Exercise details: Go through the data below and transcribe it exactly. Omit the images.
(Given information begins)
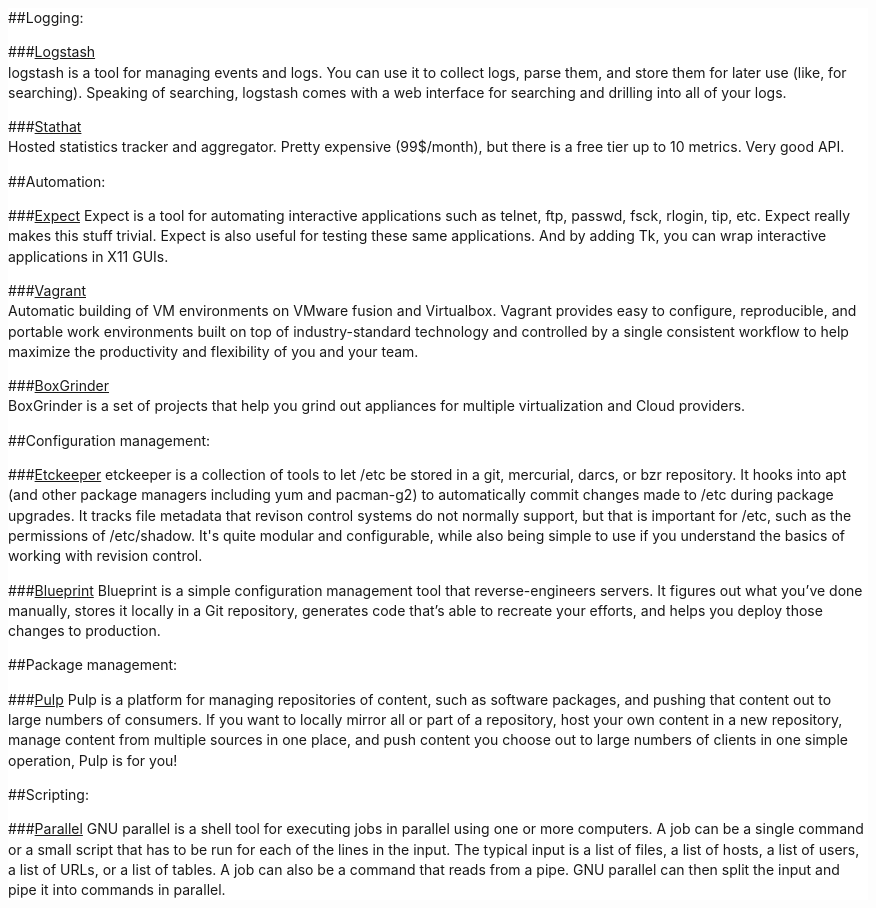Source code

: ##Logging:

###[Logstash](http://www.logstash.net/)  
logstash is a tool for managing events and logs. You can use it to collect logs, parse them, and store them for later use (like, for searching). Speaking of searching, logstash comes with a web interface for searching and drilling into all of your logs.

###[Stathat](https://www.stathat.com/)  
Hosted statistics tracker and aggregator. Pretty expensive (99$/month), but there is a free tier up to 10 metrics. Very good API.

##Automation:

###[Expect](http://www.nist.gov/el/msid/expect.cfm)
Expect is a tool for automating interactive applications such as telnet, ftp, passwd, fsck, rlogin, tip, etc. Expect really makes this stuff trivial. Expect is also useful for testing these same applications. And by adding Tk, you can wrap interactive applications in X11 GUIs.

###[Vagrant](http://www.vagrantup.com/)  
Automatic building of VM environments on VMware fusion and Virtualbox. Vagrant provides easy to configure, reproducible, and portable work environments built on top of industry-standard technology and controlled by a single consistent workflow to help maximize the productivity and flexibility of you and your team.

###[BoxGrinder](http://boxgrinder.org/)  
BoxGrinder is a set of projects that help you grind out appliances for multiple virtualization and Cloud providers.

##Configuration management:

###[Etckeeper](http://joeyh.name/code/etckeeper/)
etckeeper is a collection of tools to let /etc be stored in a git, mercurial, darcs, or bzr repository. It hooks into apt (and other package managers including yum and pacman-g2) to automatically commit changes made to /etc during package upgrades. It tracks file metadata that revison control systems do not normally support, but that is important for /etc, such as the permissions of /etc/shadow. It's quite modular and configurable, while also being simple to use if you understand the basics of working with revision control.

###[Blueprint](http://devstructure.com/blueprint/)
Blueprint is a simple configuration management tool that reverse-engineers servers. It figures out what you’ve done manually, stores it locally in a Git repository, generates code that’s able to recreate your efforts, and helps you deploy those changes to production.

##Package management:

###[Pulp](http://www.pulpproject.org/)
Pulp is a platform for managing repositories of content, such as software packages, and pushing that content out to large numbers of consumers. If you want to locally mirror all or part of a repository, host your own content in a new repository, manage content from multiple sources in one place, and push content you choose out to large numbers of clients in one simple operation, Pulp is for you!

##Scripting:

###[Parallel](http://www.gnu.org/software/parallel/)
GNU parallel is a shell tool for executing jobs in parallel using one or more computers. A job can be a single command or a small script that has to be run for each of the lines in the input. The typical input is a list of files, a list of hosts, a list of users, a list of URLs, or a list of tables. A job can also be a command that reads from a pipe. GNU parallel can then split the input and pipe it into commands in parallel.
(Given information ends)
Task result:
Source code

: ##Logging:

###[Logstash](http://www.logstash.net/)  
logstash is a tool for managing events and logs. You can use it to collect logs, parse them, and store them for later use (like, for searching). Speaking of searching, logstash comes with a web interface for searching and drilling into all of your logs.

###[Stathat](https://www.stathat.com/)  
Hosted statistics tracker and aggregator. Pretty expensive (99$/month), but there is a free tier up to 10 metrics. Very good API.

##Automation:

###[Expect](http://www.nist.gov/el/msid/expect.cfm)
Expect is a tool for automating interactive applications such as telnet, ftp, passwd, fsck, rlogin, tip, etc. Expect really makes this stuff trivial. Expect is also useful for testing these same applications. And by adding Tk, you can wrap interactive applications in X11 GUIs.

###[Vagrant](http://www.vagrantup.com/)  
Automatic building of VM environments on VMware fusion and Virtualbox. Vagrant provides easy to configure, reproducible, and portable work environments built on top of industry-standard technology and controlled by a single consistent workflow to help maximize the productivity and flexibility of you and your team.

###[BoxGrinder](http://boxgrinder.org/)  
BoxGrinder is a set of projects that help you grind out appliances for multiple virtualization and Cloud providers.

##Configuration management:

###[Etckeeper](http://joeyh.name/code/etckeeper/)
etckeeper is a collection of tools to let /etc be stored in a git, mercurial, darcs, or bzr repository. It hooks into apt (and other package managers including yum and pacman-g2) to automatically commit changes made to /etc during package upgrades. It tracks file metadata that revison control systems do not normally support, but that is important for /etc, such as the permissions of /etc/shadow. It's quite modular and configurable, while also being simple to use if you understand the basics of working with revision control.

###[Blueprint](http://devstructure.com/blueprint/)
Blueprint is a simple configuration management tool that reverse-engineers servers. It figures out what you’ve done manually, stores it locally in a Git repository, generates code that’s able to recreate your efforts, and helps you deploy those changes to production.

##Package management:

###[Pulp](http://www.pulpproject.org/)
Pulp is a platform for managing repositories of content, such as software packages, and pushing that content out to large numbers of consumers. If you want to locally mirror all or part of a repository, host your own content in a new repository, manage content from multiple sources in one place, and push content you choose out to large numbers of clients in one simple operation, Pulp is for you!

##Scripting:

###[Parallel](http://www.gnu.org/software/parallel/)
GNU parallel is a shell tool for executing jobs in parallel using one or more computers. A job can be a single command or a small script that has to be run for each of the lines in the input. The typical input is a list of files, a list of hosts, a list of users, a list of URLs, or a list of tables. A job can also be a command that reads from a pipe. GNU parallel can then split the input and pipe it into commands in parallel.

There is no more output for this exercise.